The most interesting feature of the work of the North Italian surgeons of the later Middle Ages is their discovery and development of the two special advances of our modern surgery in which we are inclined to take most pride. These are, union by first intention, and anaesthesia. It is of course very startling to think that surgeons of seven centuries ago should have made advances in these important phases of surgery — which were afterwards to be forgotten; but human history is not a story of constant progress, but of ups and downs, and the mystery of human history is the decadence that almost inevitably follows any period of supremely great accomplishment by mankind. The later Middle Age enjoyed a particularly great period of efflorescence and achievement in surgery, and this, quite as with literature and other phases of human accomplishment, was followed by distinct descent of interest in surgical theory, and decadence in surgical practice, until the Renaissance came to provide another climax of surgical development. It would be perilous to say, however, that the acme of the curve of Renaissance surgical progress was higher than its predecessor, though once more there is the surprise to find that this high point was followed by another descent, until the curve ascended again in our time.

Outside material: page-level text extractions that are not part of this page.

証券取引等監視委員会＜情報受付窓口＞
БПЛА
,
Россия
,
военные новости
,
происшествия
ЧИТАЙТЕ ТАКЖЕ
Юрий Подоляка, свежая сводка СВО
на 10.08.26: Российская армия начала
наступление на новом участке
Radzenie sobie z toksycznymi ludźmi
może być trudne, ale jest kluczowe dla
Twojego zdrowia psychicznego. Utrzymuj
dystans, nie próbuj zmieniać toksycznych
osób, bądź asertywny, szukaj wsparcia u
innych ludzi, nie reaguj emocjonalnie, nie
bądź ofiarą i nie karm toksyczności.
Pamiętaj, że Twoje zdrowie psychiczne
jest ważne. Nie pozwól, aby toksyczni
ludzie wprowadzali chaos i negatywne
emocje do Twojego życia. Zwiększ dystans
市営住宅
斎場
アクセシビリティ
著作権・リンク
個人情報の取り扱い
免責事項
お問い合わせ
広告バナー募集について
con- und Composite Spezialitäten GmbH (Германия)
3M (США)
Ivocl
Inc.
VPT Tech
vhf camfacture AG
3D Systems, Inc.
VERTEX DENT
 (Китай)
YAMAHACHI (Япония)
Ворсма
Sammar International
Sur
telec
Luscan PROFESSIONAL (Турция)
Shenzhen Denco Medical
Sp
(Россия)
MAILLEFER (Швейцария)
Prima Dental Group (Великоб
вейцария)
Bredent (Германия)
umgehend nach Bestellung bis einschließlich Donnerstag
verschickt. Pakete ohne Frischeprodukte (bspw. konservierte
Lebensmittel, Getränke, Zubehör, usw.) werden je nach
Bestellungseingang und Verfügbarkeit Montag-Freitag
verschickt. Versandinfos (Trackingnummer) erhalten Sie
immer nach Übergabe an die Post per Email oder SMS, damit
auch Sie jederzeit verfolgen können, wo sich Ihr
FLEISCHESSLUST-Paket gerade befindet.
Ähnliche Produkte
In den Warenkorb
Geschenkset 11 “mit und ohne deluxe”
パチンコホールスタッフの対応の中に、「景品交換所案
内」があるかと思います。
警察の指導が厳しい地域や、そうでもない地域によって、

What we have said already with regard to the requirement of cleanliness in operating upon the skull, insisted upon by the Salernitan School, will suggest that some of the practical value of asepsis had come home to these old-time surgeons. The North Italian surgeons went, however, much farther in their anticipations of asepsis. They insisted that if a surgeon made a wound through an unbroken surface and did not secure union by first intention, it was usually his own fault.
It is to them we owe the expression " union by first intention "—unio per primam intentionem— which means nothing to us except through its Latin equivalent. They boasted of getting linear cicatrices which could scarcely be seen, and evidently their practice fostered the best of surgical technique and was founded on excellent principles. The North Italian surgeons replaced the use of ointments by wine, and evidently realized its cleansing —that is, antiseptic—quality. What is often not realized is, that the very old traditional treatment of wounds by the pouring of wine and oil into them represented a mild antiseptic and a soothing protective dressing. The wine inhibited the growth of ordinary germs, the oil protected the wound from dust and dirt. They were not ideal materials for the purpose, but they were much better when discreetly used than many surgical dressings of much more modern times founded on elaborate theories.